Kevin Featherstone, Professor of Contemporary Greek Studies at the London School of Economics said “the independent Greek party, which is the small coalition party with Syriza from the elections, is on record as being anti-Semitic, anti-immigrant; it is a far right nationalist party.”
“Why, then, has Syriza got into coalition with this party? It's perhaps a signal of the insistence of being anti-austerity.
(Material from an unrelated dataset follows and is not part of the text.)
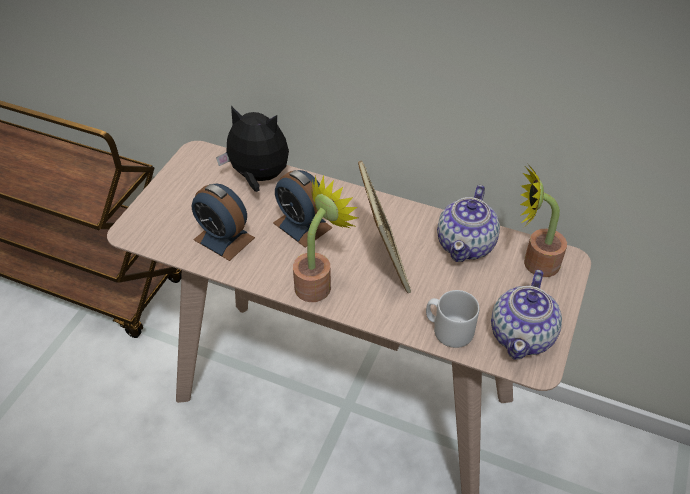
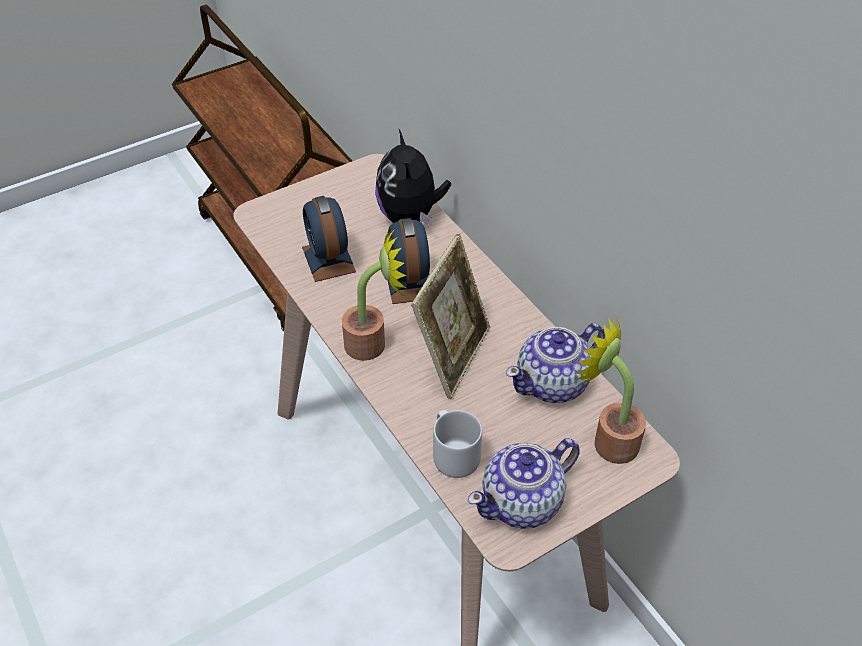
camera: 35 degrees right, 0 degrees up
(258, 177) = (410, 217): plush toy -> plush toy turned 150 degrees counterclockwise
This is a party that above all is a fanatic about ending the austerity measures, ending the conditionality from Europe.”
Tsipras’s left-wing Syriza party won a historic victory in Sunday’s elections, sending a warning to the rest of Europe as he vowed to end the nation's austerity program and negotiate the terms of Greece’s EU bailout.
The coalition Tsipras formed with the right-wing Independent Greeks party is faced with a country that is drowning in debt and where the unemployment rate stands at 28%.
“We have a party of Trotskyists, Maoists and left-wing economists - ecologists going into coalition with an avowedly far right anti-immigrant party. And the leader of the Independent Greeks has suggested in the past that a lot of the economic problems of Greece is a result of Jewish influence.”
Many are wondering whether Greece will drop out of the Eurozone, a move Featherstone said is “possible, but I think the risk is actually pretty low, Christiane, because you have remember certain constraints overwhelmingly the Greek electorate wants to stay in the euro.”
“It's a party, Syriza, which has professed its commitment to staying in the euro.”
A former adviser on reforming the Greek Government, Featherstone added that “with the negotiations - and they must be very difficult negotiations - you can't remove the risk, but overwhelmingly, the probability is that Greece will remain in."
Germany and France have already ruled out writing off the country's debt. Amanpour asked Featherstone for his thoughts on the argument that in order for the euro economy to prosper, creditors should allow Greece to renegotiate their debt and inject some strength into their economy.
“Many economists from different political persuasions would accept that the Greek debt is unsustainable. You must do something about the debt."
“What we're missing, though, is that the second dimension, the second agenda, is Europe's likely insistence that Greece must contain - must continue with domestic structural reform. And it's that second agenda that Syriza has major difficulty with."
“But it is a distinctively Greek problem of the need to make the economy more competitive, improve institutions, clean institutions, clean the public administration.”